Changing schools again, the narrator moves to Oxford, where he picks up the vice of gambling. Skilled at this vice, the narrator chooses weak-minded classmates on whom to prey for extravagant monetary gain. After two years at Oxford, the narrator meets a young nobleman named Glendinning and makes him his next gambling target. Allowing him to win at first, the narrator invites him to a large party he has arranged, luring him with the prospect of more success. At this party, Glendinning plays exactly as the narrator expects and quickly amasses large debts. The moment he quadruples his debt, Glendinning becomes ghastly pale, and the narrator realizes his triumph. Suddenly, however, a stranger intrudes on the party with a rush that extinguishes all the candles in the room. He reveals the narrator to be a scam artist and promptly retreats. The announcement ruins the narrator, forcing his departure not only from Oxford, but also from Britain. 

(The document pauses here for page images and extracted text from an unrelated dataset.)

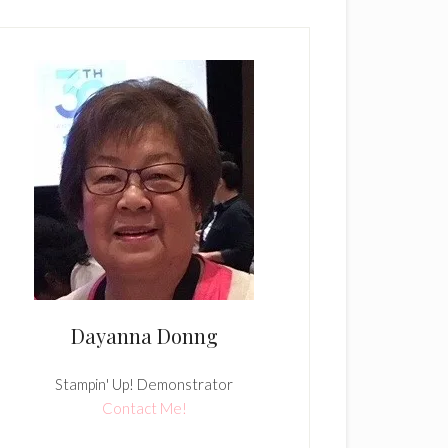
Dayanna Donng
Stampin' Up! Demonstrator
Contact Me!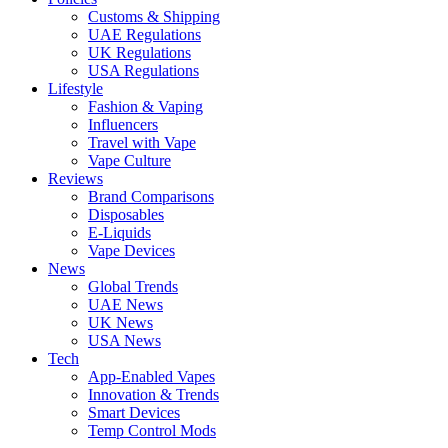
Customs & Shipping
UAE Regulations
UK Regulations
USA Regulations
Lifestyle
Fashion & Vaping
Influencers
Travel with Vape
Vape Culture
Reviews
Brand Comparisons
Disposables
E-Liquids
Vape Devices
News
Global Trends
UAE News
UK News
USA News
Tech
App-Enabled Vapes
Innovation & Trends
Smart Devices
Temp Control Mods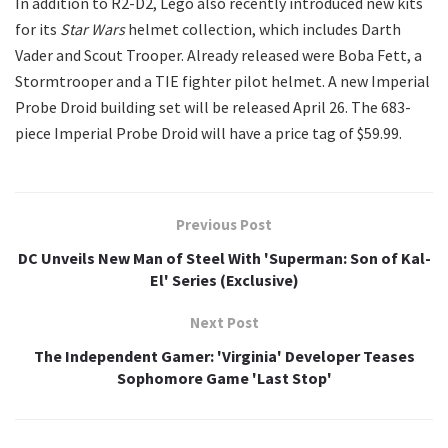
In addition to R2-D2, Lego also recently introduced new kits
for its
Star Wars
helmet collection, which includes Darth
Vader and Scout Trooper. Already released were Boba Fett, a
Stormtrooper and a TIE fighter pilot helmet. A new Imperial
Probe Droid building set will be released April 26. The 683-
piece Imperial Probe Droid will have a price tag of $59.99.
Previous Post
DC Unveils New Man of Steel With 'Superman: Son of Kal-
El' Series (Exclusive)
Next Post
The Independent Gamer: 'Virginia' Developer Teases
Sophomore Game 'Last Stop'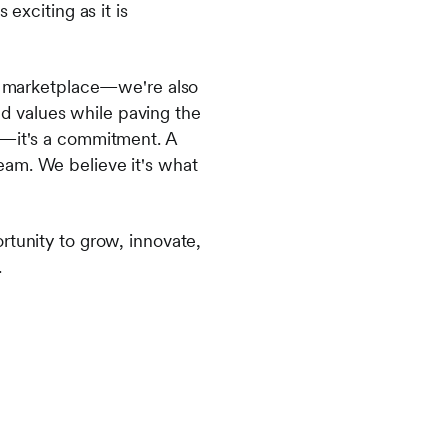
exciting as it is
ng marketplace—we're also
and values while paving the
y—it's a commitment. A
eam. We believe it's what
rtunity to grow, innovate,
.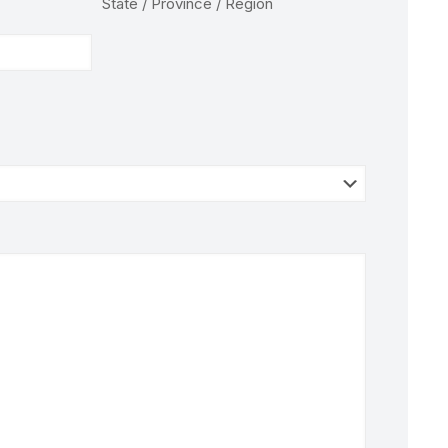
State / Province / Region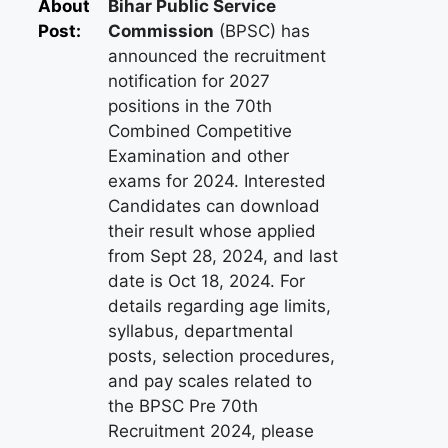
About
Bihar Public Service
Post:
Commission
(BPSC) has
announced the recruitment
notification for 2027
positions in the 70th
Combined Competitive
Examination and other
exams for 2024. Interested
Candidates can download
their result whose applied
from Sept 28, 2024, and last
date is Oct 18, 2024. For
details regarding age limits,
syllabus, departmental
posts, selection procedures,
and pay scales related to
the BPSC Pre 70th
Recruitment 2024, please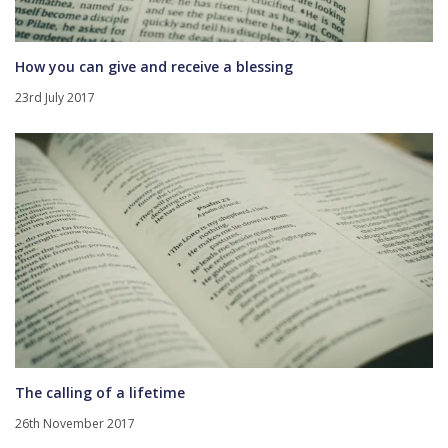
How you can give and receive a blessing
23rd July 2017
The calling of a lifetime
26th November 2017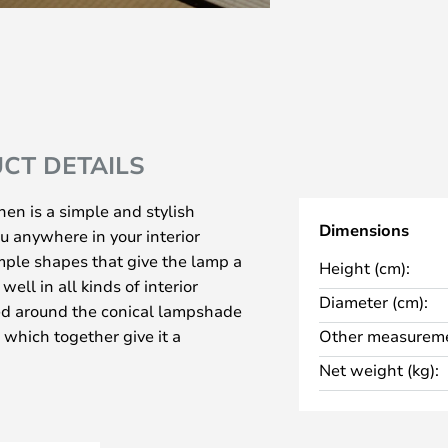
CT DETAILS
en is a simple and stylish
Dimensions
u anywhere in your interior
simple shapes that give the lamp a
Height (cm):
ell in all kinds of interior
Diameter (cm):
red around the conical lampshade
, which together give it a
Other measureme
 a sophisticated and remarkable
Net weight (kg):
hich comes in two different
y to choose the right colour for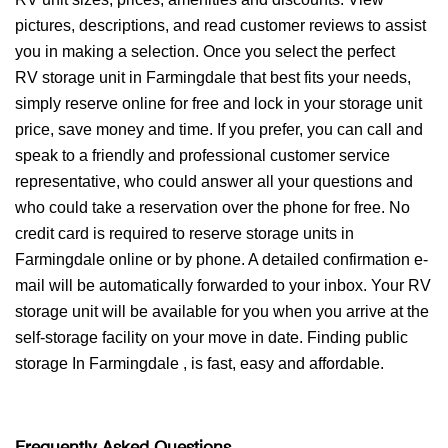
pictures, descriptions, and read customer reviews to assist
you in making a selection. Once you select the perfect
RV storage unit in Farmingdale that best fits your needs,
simply reserve online for free and lock in your storage unit
price, save money and time. If you prefer, you can call and
speak to a friendly and professional customer service
representative, who could answer all your questions and
who could take a reservation over the phone for free. No
credit card is required to reserve storage units in
Farmingdale online or by phone. A detailed confirmation e-
mail will be automatically forwarded to your inbox. Your RV
storage unit will be available for you when you arrive at the
self-storage facility on your move in date. Finding public
storage In Farmingdale , is fast, easy and affordable.
Frequently Asked Questions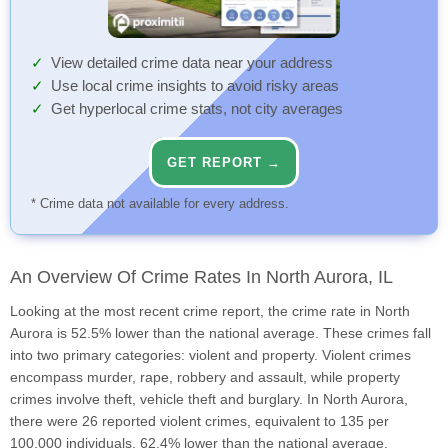
View detailed crime data near your address
Use local crime insights to avoid risky areas
Get hyperlocal crime stats, not city averages
GET REPORT →
* Crime data not available for every address.
An Overview Of Crime Rates In North Aurora, IL
Looking at the most recent crime report, the crime rate in North
Aurora is 52.5% lower than the national average. These crimes fall
into two primary categories: violent and property. Violent crimes
encompass murder, rape, robbery and assault, while property
crimes involve theft, vehicle theft and burglary. In North Aurora,
there were 26 reported violent crimes, equivalent to 135 per
100,000 individuals, 62.4% lower than the national average.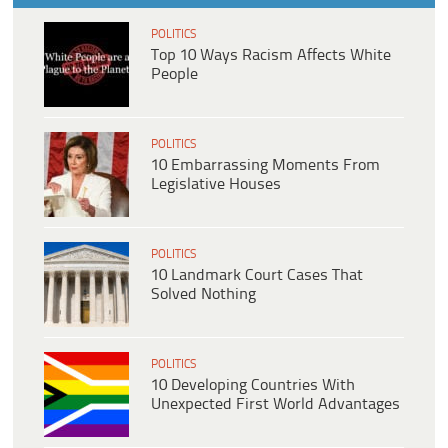
POLITICS
Top 10 Ways Racism Affects White
People
POLITICS
10 Embarrassing Moments From
Legislative Houses
POLITICS
10 Landmark Court Cases That
Solved Nothing
POLITICS
10 Developing Countries With
Unexpected First World Advantages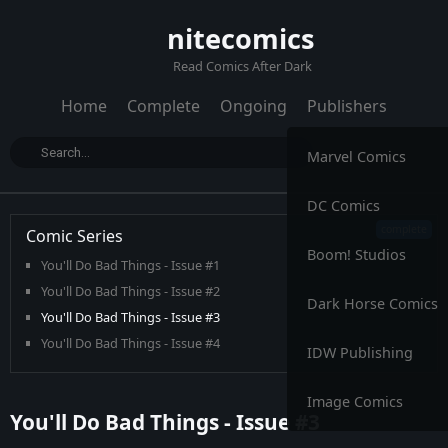
nitecomics
Read Comics After Dark
Home
Complete
Ongoing
Publishers
Marvel Comics
DC Comics
Comic Series
Boom! Studios
You'll Do Bad Things - Issue #1
You'll Do Bad Things - Issue #2
Dark Horse Comics
You'll Do Bad Things - Issue #3
You'll Do Bad Things - Issue #4
IDW Publishing
You'll Do Bad Things - Issue #5
You'll Do Bad Things - Issue #6
Image Comics
You'll Do Bad Things - Issue #3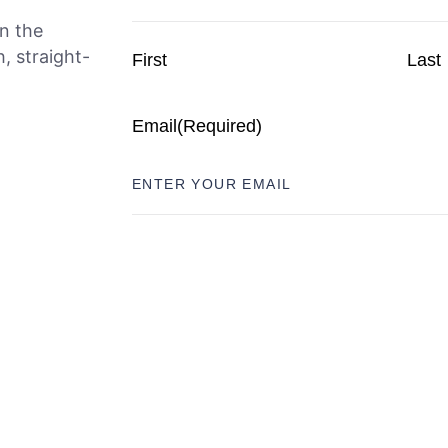
n the
, straight-
First
Last
Email
(Required)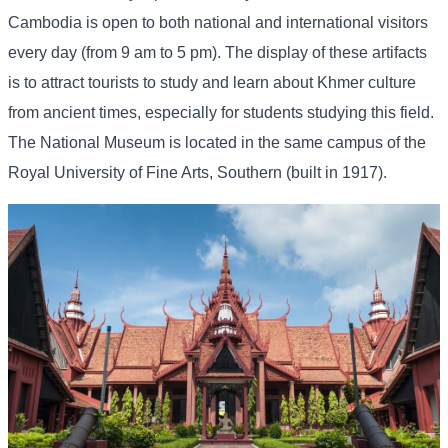
Cambodia is open to both national and international visitors
every day (from 9 am to 5 pm). The display of these artifacts
is to attract tourists to study and learn about Khmer culture
from ancient times, especially for students studying this field.
The National Museum is located in the same campus of the
Royal University of Fine Arts, Southern (built in 1917).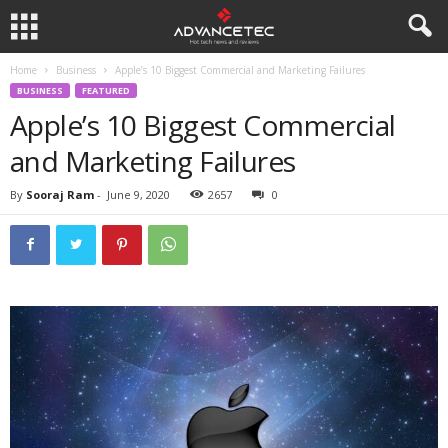
Home
Business
Apple’s 10 Biggest Commercial and Marketing Failures
BUSINESS
FEATURED
Apple’s 10 Biggest Commercial
and Marketing Failures
By
Sooraj Ram
-
June 9, 2020
2657
0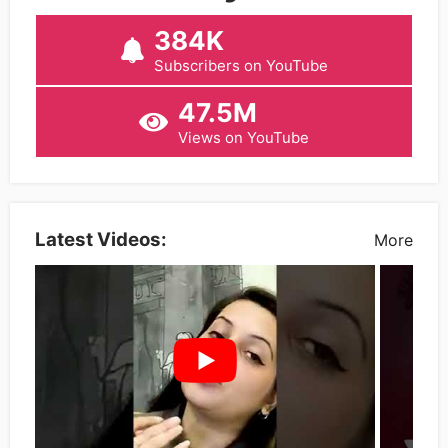
384K
Subscribers on YouTube
47.5M
Views on YouTube
Latest Videos:
More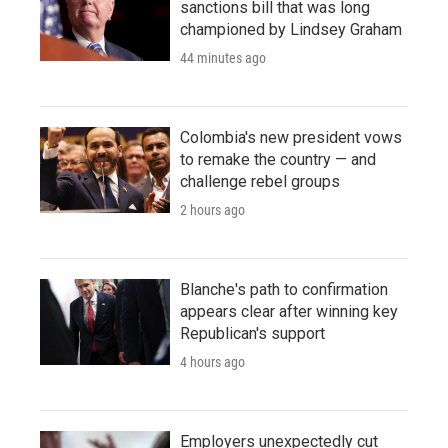
sanctions bill that was long
championed by Lindsey Graham
44 minutes ago
Colombia's new president vows
to remake the country — and
challenge rebel groups
2 hours ago
Blanche's path to confirmation
appears clear after winning key
Republican's support
4 hours ago
Employers unexpectedly cut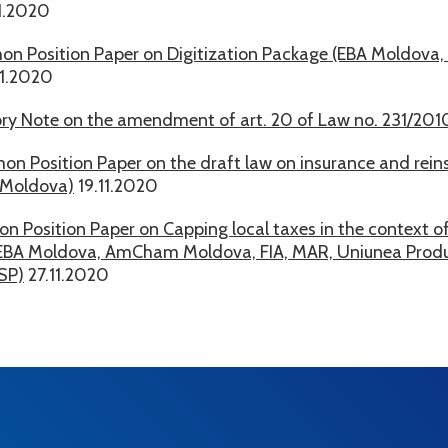
1.2020
n Position Paper on Digitization Package (EBA Moldova,
11.2020
ry Note on the amendment of art. 20 of Law no. 231/2010
n Position Paper on the draft law on insurance and rein
Moldova)
19.11.2020
 Position Paper on Capping local taxes in the context of
(EBA Moldova, AmCham Moldova, FIA, MAR, Uniunea Produc
SP)
27.11.2020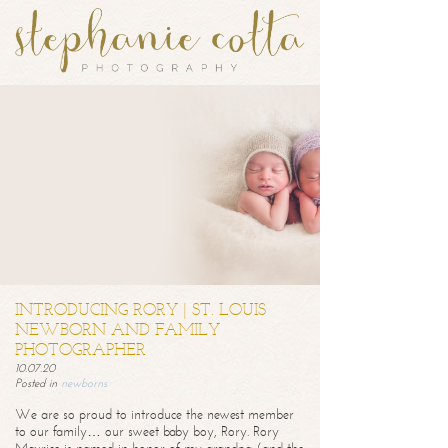
INTRODUCING RORY | ST. LOUIS
NEWBORN AND FAMILY
PHOTOGRAPHER
10.07.20
Posted in
newborns
We are so proud to introduce the newest member
to our family… our sweet baby boy, Rory. Rory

From there, the narrator travels around the European continent, but his schemes are continually foiled by William Wilson. One year in Rome, during the festival of Carnival, the narrator attends a masquerade ball in the palace of the Duke Di Broglio. The narrator secretly desires the wife of the duke, who has informed him of the costume she will be wearing. As he searches for her, the narrator feels a light hand on his arm and hears a whisper in his ear. The whisperer wears the same costume as the narrator, a Spanish cloak with a black silk mask. Drawn into a side room, the narrator becomes enraged, drawing his sword and stabbing his rival. To the narrator’s horror, the layout of the room mysteriously changes, and a mirror replaces the body of his antagonist. He stares into the mirror to find his own body stabbed and bleeding, and he hears his rival speak as though with his own voice: “In me didst thou exist—and, in my death, see by this image, which is thine own, how utterly thou hast murdered thyself.”